02/02/2012

362. Francis James : à Anna de Noailles

Francis Jammes

Un jour tu vins me voir dans ce pays sauvage,
Et je devinai vite alors que c'était toi,
Car tes yeux pleins de nuit ravageaient ton visage
Pâle comme la lune, et versaient leur émoi.

Près des mêmes rosiers qui te tendaient leurs lèvres
S'étend le grand silence où tu me laisses seul.
Ce soir, le rossignol qui brûlait de tes fièvres
Mourra dans cette sphère opaque du tilleul.

Et moi, loin des amis pressés à ton cortège,
Moi jaloux du printemps qu'ils jetteront sur toi,
Je ne pourrai t'offrir que ces flocons de neige
Où passe un chant funèbre entonné par ma voix.

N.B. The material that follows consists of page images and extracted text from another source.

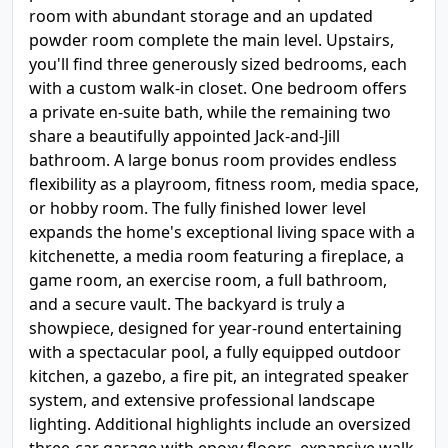
room with abundant storage and an updated
powder room complete the main level. Upstairs,
you'll find three generously sized bedrooms, each
with a custom walk-in closet. One bedroom offers
a private en-suite bath, while the remaining two
share a beautifully appointed Jack-and-Jill
bathroom. A large bonus room provides endless
flexibility as a playroom, fitness room, media space,
or hobby room. The fully finished lower level
expands the home's exceptional living space with a
kitchenette, a media room featuring a fireplace, a
game room, an exercise room, a full bathroom,
and a secure vault. The backyard is truly a
showpiece, designed for year-round entertaining
with a spectacular pool, a fully equipped outdoor
kitchen, a gazebo, a fire pit, an integrated speaker
system, and extensive professional landscape
lighting. Additional highlights include an oversized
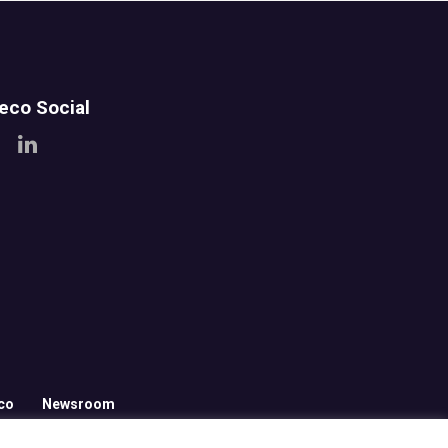
teco Social
co
Newsroom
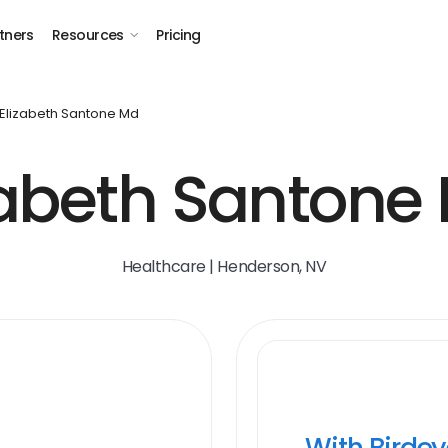
tners
Resources
Pricing
Elizabeth Santone Md
zabeth Santone 
Healthcare | Henderson, NV
With Birde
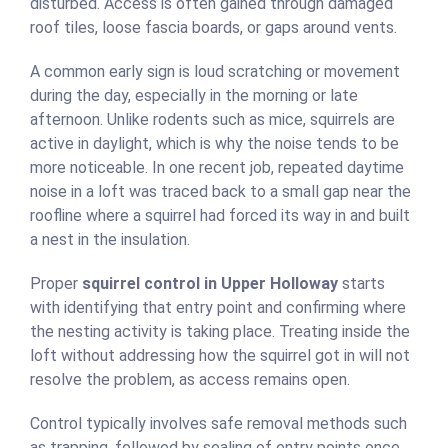
disturbed. Access is often gained through damaged
roof tiles, loose fascia boards, or gaps around vents.
A common early sign is loud scratching or movement
during the day, especially in the morning or late
afternoon. Unlike rodents such as mice, squirrels are
active in daylight, which is why the noise tends to be
more noticeable. In one recent job, repeated daytime
noise in a loft was traced back to a small gap near the
roofline where a squirrel had forced its way in and built
a nest in the insulation.
Proper
squirrel control in Upper Holloway
starts
with identifying that entry point and confirming where
the nesting activity is taking place. Treating inside the
loft without addressing how the squirrel got in will not
resolve the problem, as access remains open.
Control typically involves safe removal methods such
as trapping, followed by sealing of entry points once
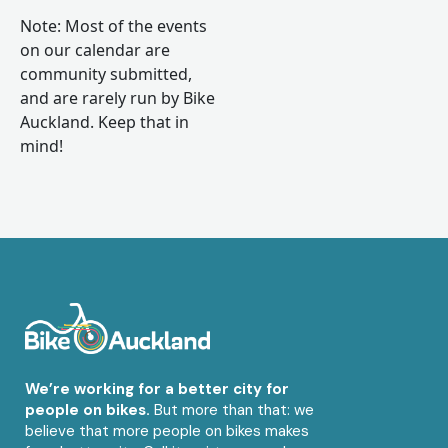
Note: Most of the events
on our calendar are
community submitted,
and are rarely run by Bike
Auckland. Keep that in
mind!
We’re working for a better city for
people on bikes.
But more than that: we
believe that more people on bikes makes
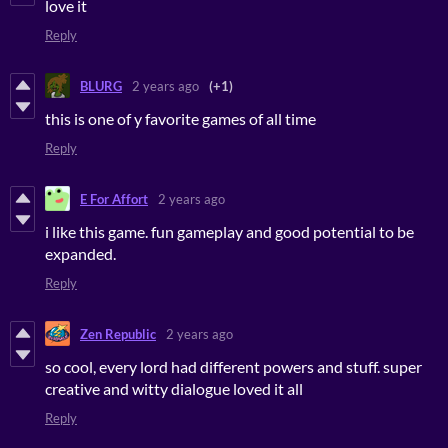
love it
Reply
BLURG
2 years ago
(+1)
this is one of y favorite games of all time
Reply
E For Affort
2 years ago
i like this game. fun gameplay and good potential to be
expanded.
Reply
Zen Republic
2 years ago
so cool, every lord had different powers and stuff. super
creative and witty dialogue loved it all
Reply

Mais bientôt je prendrai, comme on fait au village
Alors qu'on mène un deuil, lourde comme du plomb,
La croix dont le sommet parfois touche au feuillage,
La croix qui t'étonnait, ô fille d'Apollon

Et je la porterai, troussé dans cette cape
Dont ta bouche fermée a parlé si souvent,
Et que soulèvera l'orage qui s'échappe
D'un coeur qu'ont balayé l'injustice et le vent.

Et je la planterai, ma soeur, ma bien-aimée,
Sur le calvaire étroit dominant Hasparren,
Afin que par-delà les monts et la vallée
Sa douce ombre s'étende et te rejoigne au loin.